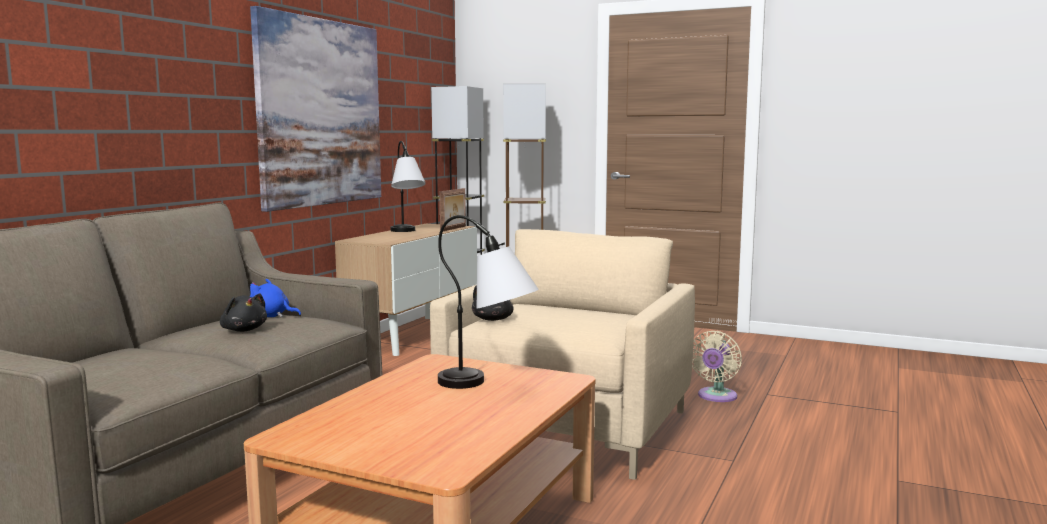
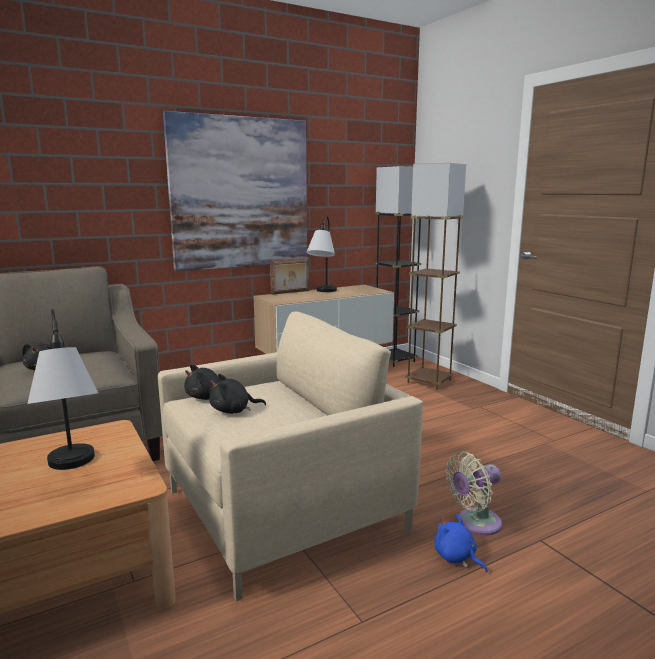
camera: 35 degrees right, 5 degrees up
blue plush toy [250,279,301,317] -> blue plush toy moved to [435,514,487,572]
picture frame [439,188,466,231] -> picture frame moved to [270,258,309,295]
none -> black plush toy [209,374,266,414]

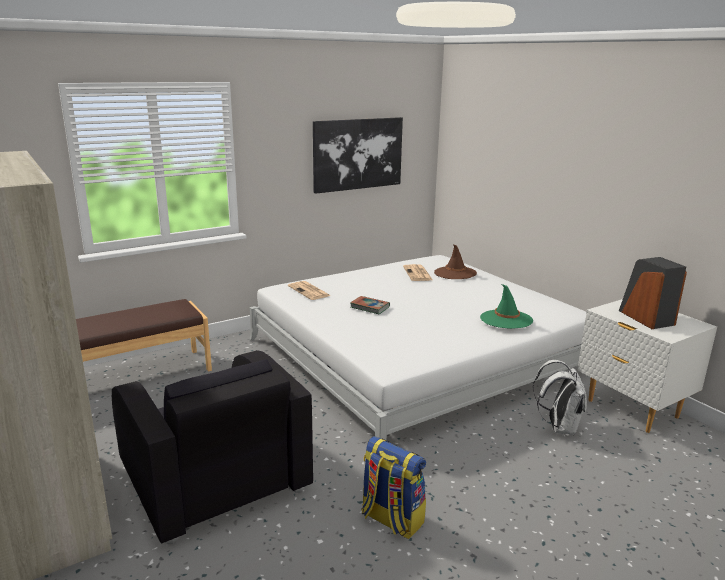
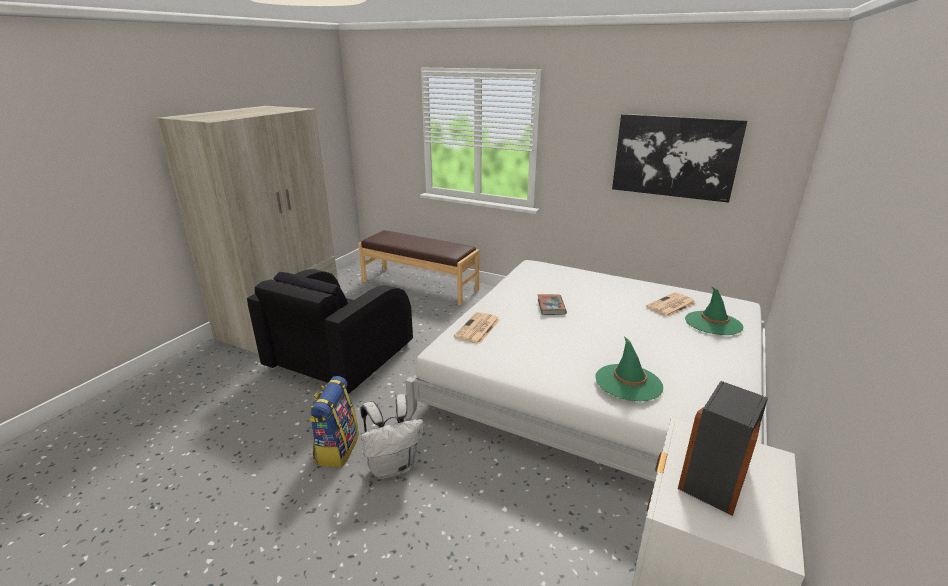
camera: 60 degrees right, 5 degrees up
newspaper [288,281,331,300] -> newspaper moved to [454,312,500,344]
brown hat [434,245,477,279] -> green hat [685,286,743,335]
white backpack [533,360,587,435] -> white backpack moved to [360,394,424,479]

+-------+

* **ACTIVITY**: Could you repeat all of the entries exactly, without any of the images?

* **PROBLEM SOLUTION**:
camera: 35 degrees right, 5 degrees up
blue plush toy [250,279,301,317] -> blue plush toy moved to [435,514,487,572]
picture frame [439,188,466,231] -> picture frame moved to [270,258,309,295]
none -> black plush toy [209,374,266,414]

camera: 60 degrees right, 5 degrees up
newspaper [288,281,331,300] -> newspaper moved to [454,312,500,344]
brown hat [434,245,477,279] -> green hat [685,286,743,335]
white backpack [533,360,587,435] -> white backpack moved to [360,394,424,479]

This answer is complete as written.